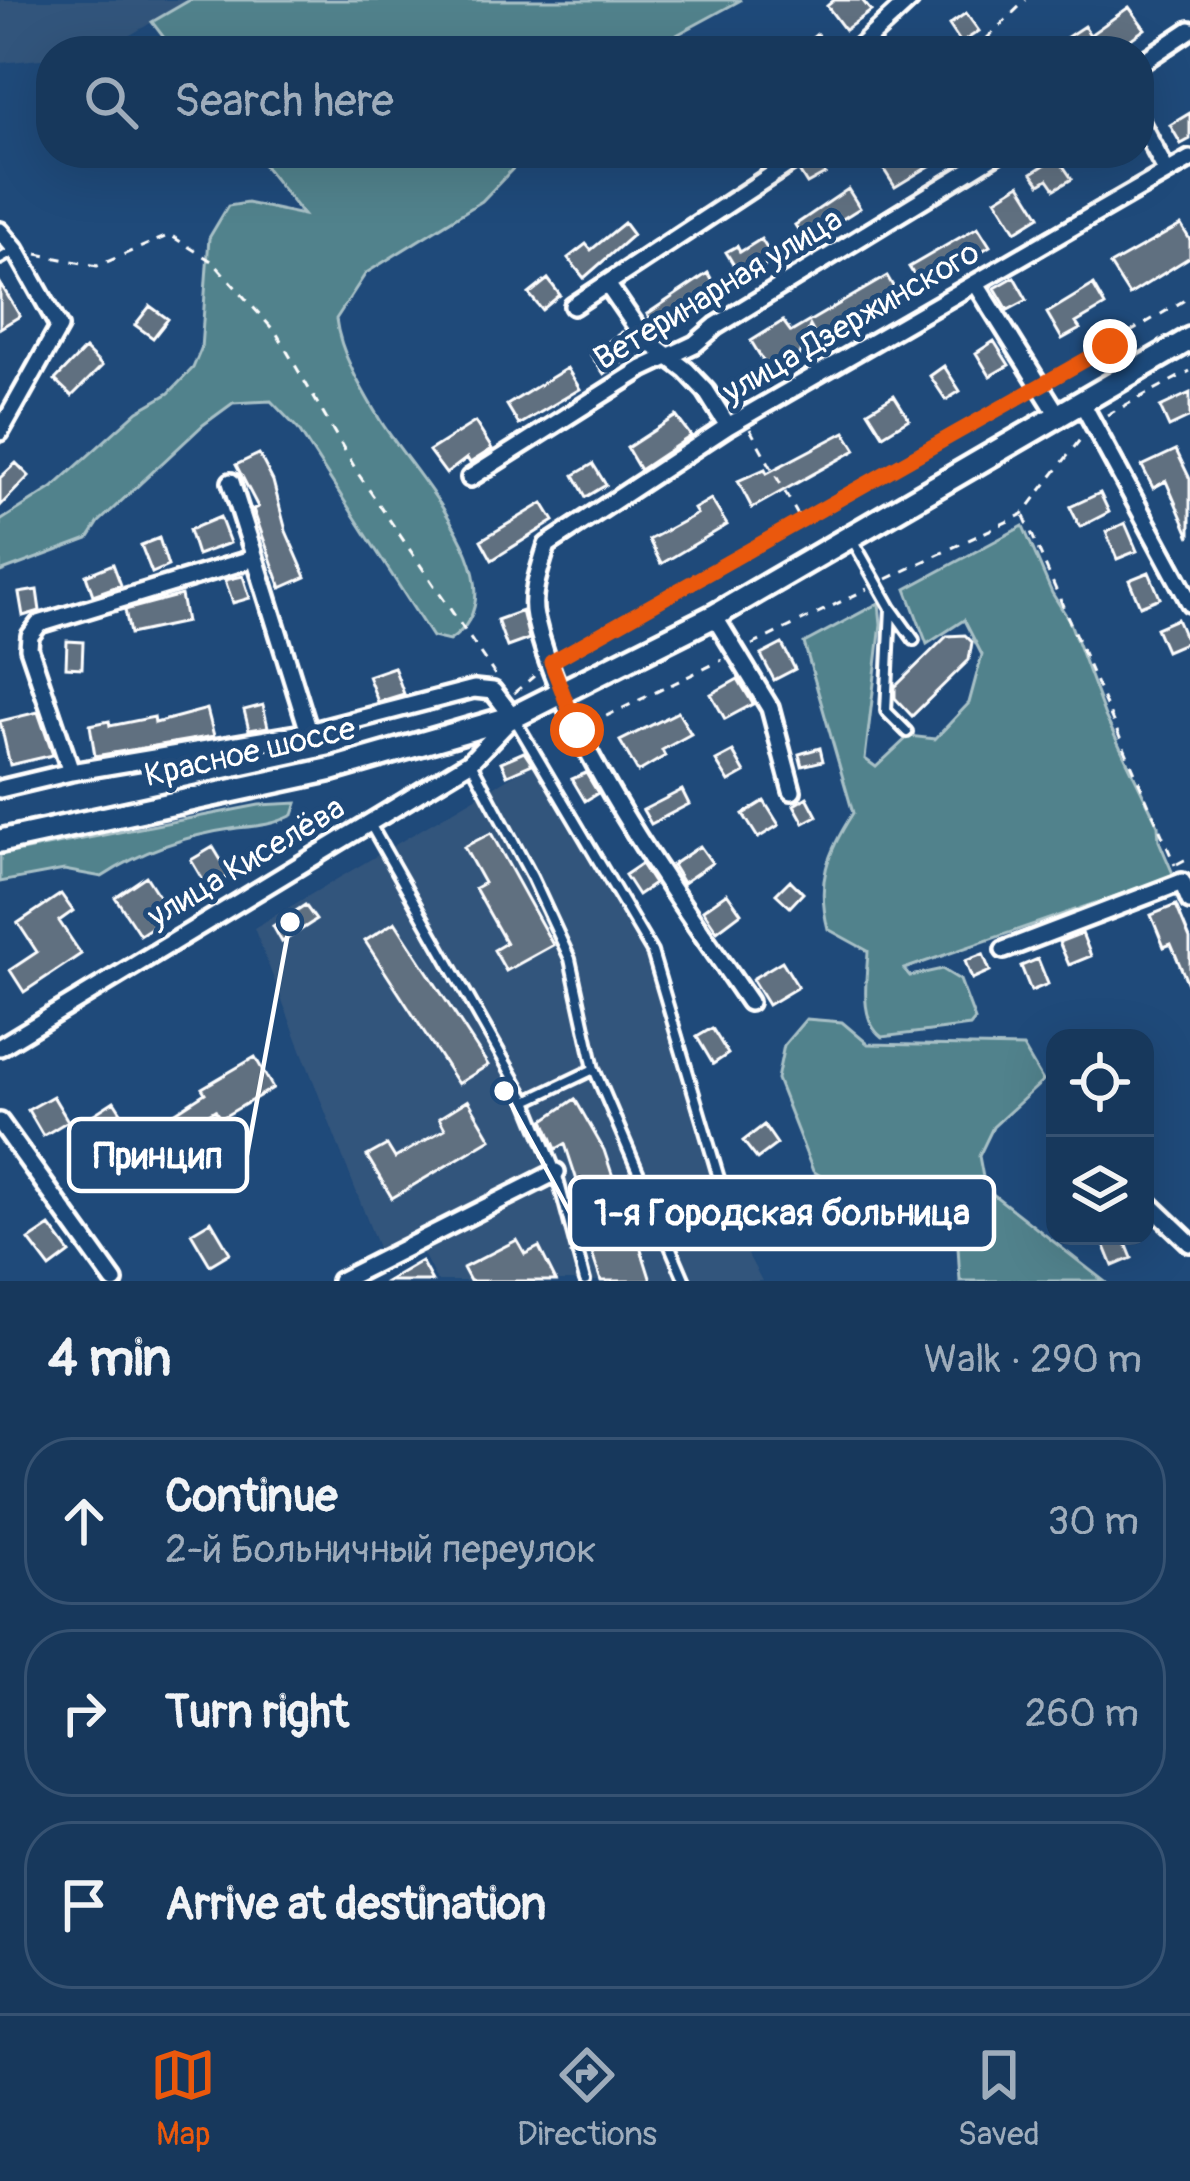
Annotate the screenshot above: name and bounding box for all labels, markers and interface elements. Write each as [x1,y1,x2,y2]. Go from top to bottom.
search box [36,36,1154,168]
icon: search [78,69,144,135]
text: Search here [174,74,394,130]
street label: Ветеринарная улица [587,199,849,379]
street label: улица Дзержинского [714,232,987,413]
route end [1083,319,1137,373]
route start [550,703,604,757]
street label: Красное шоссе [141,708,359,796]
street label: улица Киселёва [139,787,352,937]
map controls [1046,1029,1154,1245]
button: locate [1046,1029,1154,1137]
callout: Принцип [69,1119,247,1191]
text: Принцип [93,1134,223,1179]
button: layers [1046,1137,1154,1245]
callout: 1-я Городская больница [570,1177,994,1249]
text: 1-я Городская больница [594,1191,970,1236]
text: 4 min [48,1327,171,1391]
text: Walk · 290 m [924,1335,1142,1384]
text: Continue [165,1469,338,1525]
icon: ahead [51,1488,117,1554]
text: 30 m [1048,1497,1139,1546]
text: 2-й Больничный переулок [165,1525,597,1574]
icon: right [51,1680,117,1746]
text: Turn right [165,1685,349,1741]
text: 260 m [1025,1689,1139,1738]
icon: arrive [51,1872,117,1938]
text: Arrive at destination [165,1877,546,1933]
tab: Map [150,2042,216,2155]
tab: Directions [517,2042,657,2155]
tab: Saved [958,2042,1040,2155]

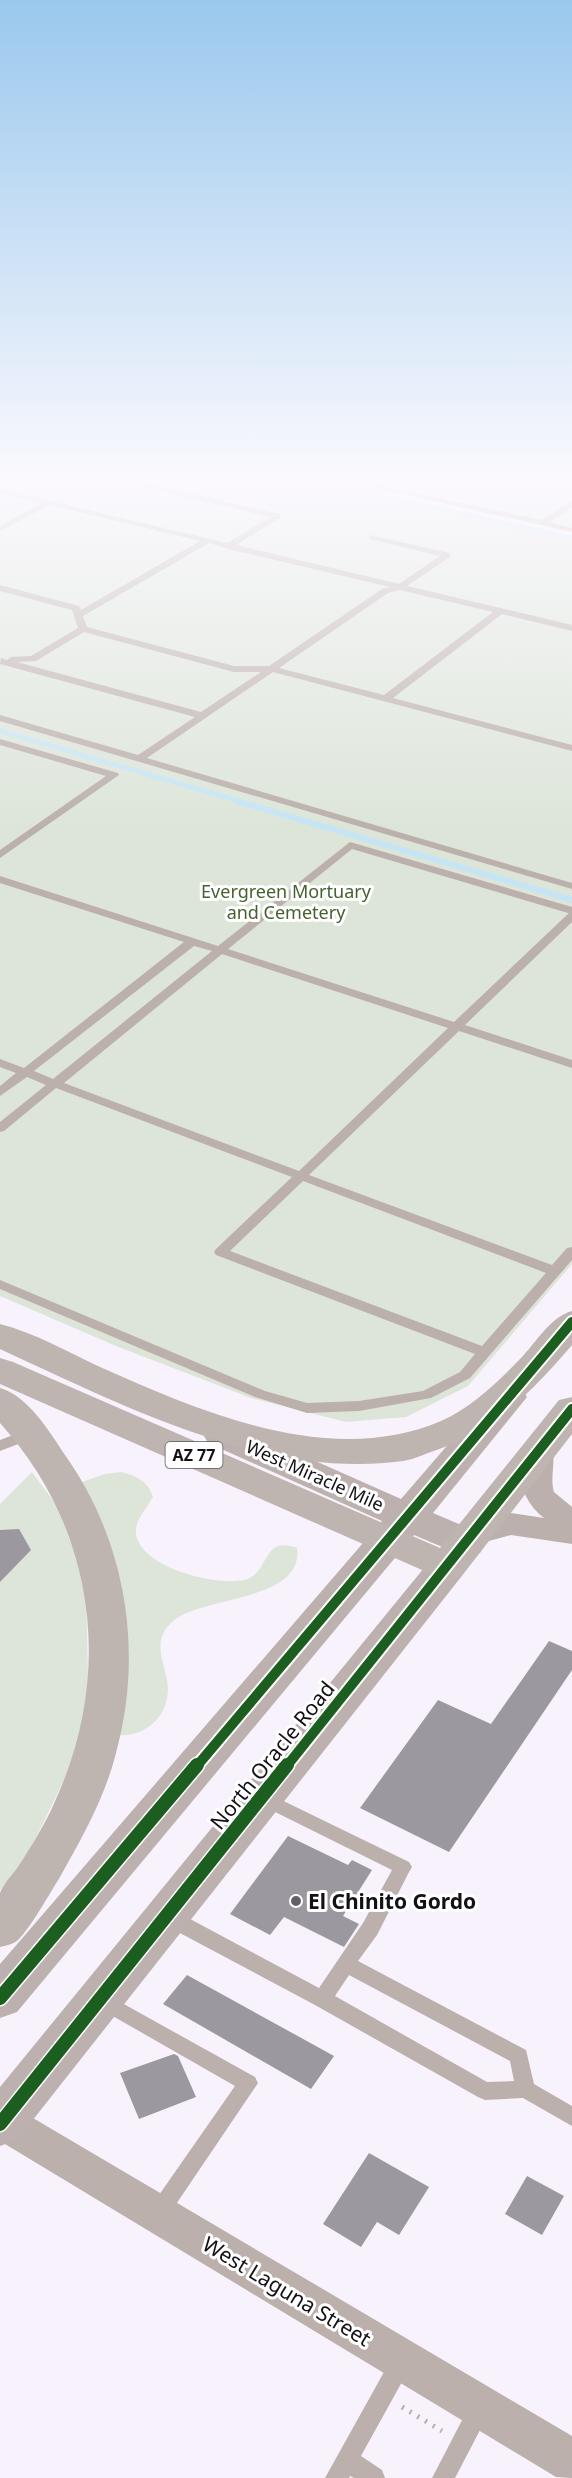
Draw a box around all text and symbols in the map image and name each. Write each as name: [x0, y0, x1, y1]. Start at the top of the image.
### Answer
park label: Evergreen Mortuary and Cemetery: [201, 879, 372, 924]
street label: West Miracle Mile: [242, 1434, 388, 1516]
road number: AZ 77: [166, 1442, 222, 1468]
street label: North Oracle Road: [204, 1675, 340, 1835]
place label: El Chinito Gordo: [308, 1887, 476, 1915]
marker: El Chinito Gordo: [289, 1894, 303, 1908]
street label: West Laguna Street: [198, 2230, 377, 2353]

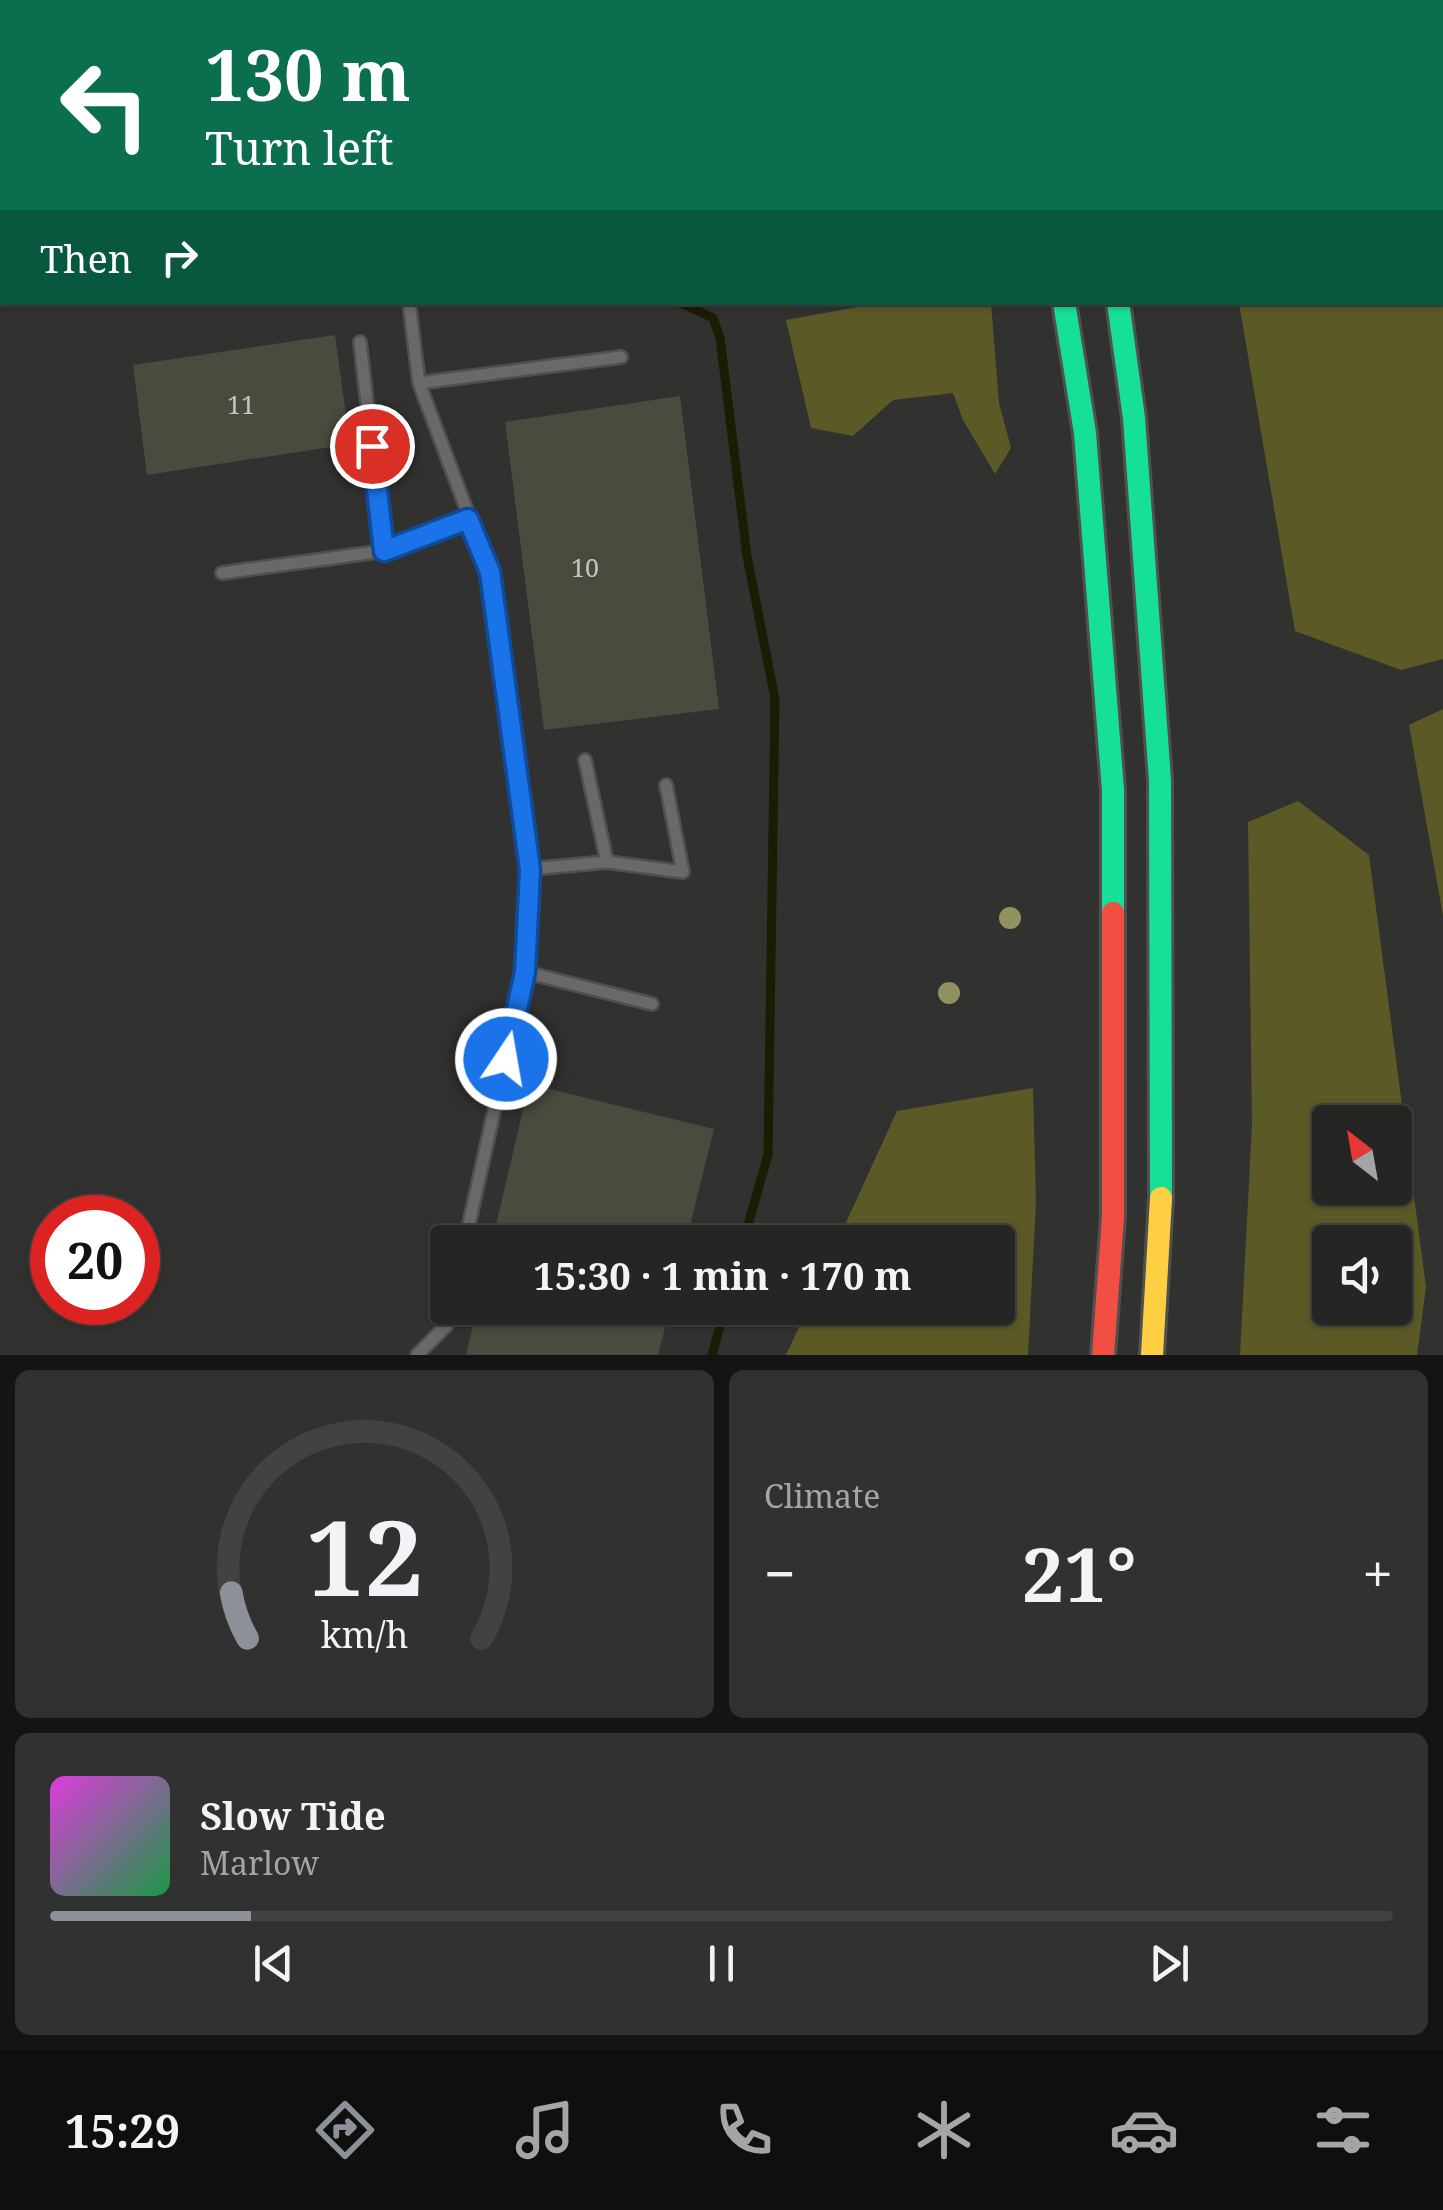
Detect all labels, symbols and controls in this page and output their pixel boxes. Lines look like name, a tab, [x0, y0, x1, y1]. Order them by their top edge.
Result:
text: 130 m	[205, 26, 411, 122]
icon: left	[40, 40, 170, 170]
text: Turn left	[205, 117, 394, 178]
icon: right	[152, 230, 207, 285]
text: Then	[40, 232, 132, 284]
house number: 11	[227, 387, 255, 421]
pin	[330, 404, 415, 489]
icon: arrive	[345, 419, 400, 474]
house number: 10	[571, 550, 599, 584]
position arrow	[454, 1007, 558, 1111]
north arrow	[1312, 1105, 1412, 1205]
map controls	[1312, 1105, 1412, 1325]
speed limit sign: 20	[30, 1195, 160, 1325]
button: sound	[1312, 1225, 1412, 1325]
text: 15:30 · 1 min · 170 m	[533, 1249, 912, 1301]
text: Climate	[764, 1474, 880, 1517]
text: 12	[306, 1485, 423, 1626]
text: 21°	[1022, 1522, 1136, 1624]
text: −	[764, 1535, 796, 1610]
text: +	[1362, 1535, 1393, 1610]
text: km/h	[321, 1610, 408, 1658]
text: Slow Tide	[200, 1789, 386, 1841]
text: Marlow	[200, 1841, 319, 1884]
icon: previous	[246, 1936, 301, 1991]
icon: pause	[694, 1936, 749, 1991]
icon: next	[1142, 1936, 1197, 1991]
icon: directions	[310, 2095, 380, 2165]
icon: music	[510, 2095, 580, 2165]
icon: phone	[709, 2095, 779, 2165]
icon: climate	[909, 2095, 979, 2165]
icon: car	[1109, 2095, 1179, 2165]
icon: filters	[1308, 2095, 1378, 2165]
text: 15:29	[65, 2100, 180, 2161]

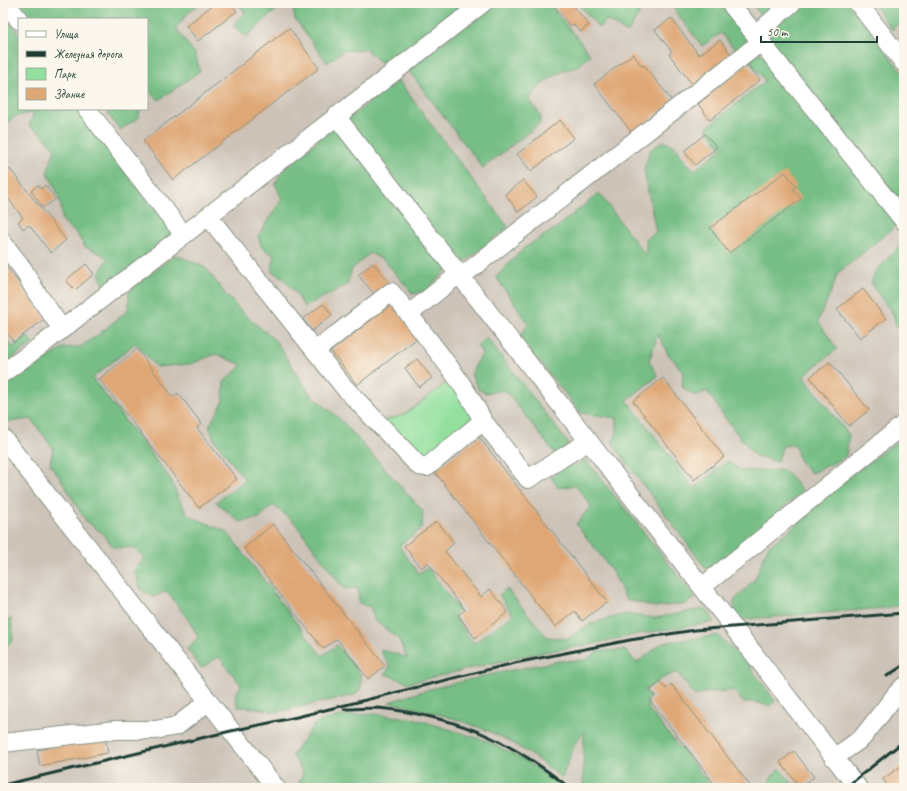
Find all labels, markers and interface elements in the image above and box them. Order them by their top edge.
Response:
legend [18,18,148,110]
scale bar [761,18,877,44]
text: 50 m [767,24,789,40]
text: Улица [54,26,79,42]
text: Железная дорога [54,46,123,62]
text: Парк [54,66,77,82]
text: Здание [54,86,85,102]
--*--
Assignment
Where the string "Order" turns up in a line of the data above, copy that whole line.

Answer below
Detect all labels, symbols and controls in this page and output their pixel boxes. Lines look like name, a tab, [x0, y0, x1, y1]. Order them by their top edge.
Find all labels, markers and interface elements in the image above and box them. Order them by their top edge.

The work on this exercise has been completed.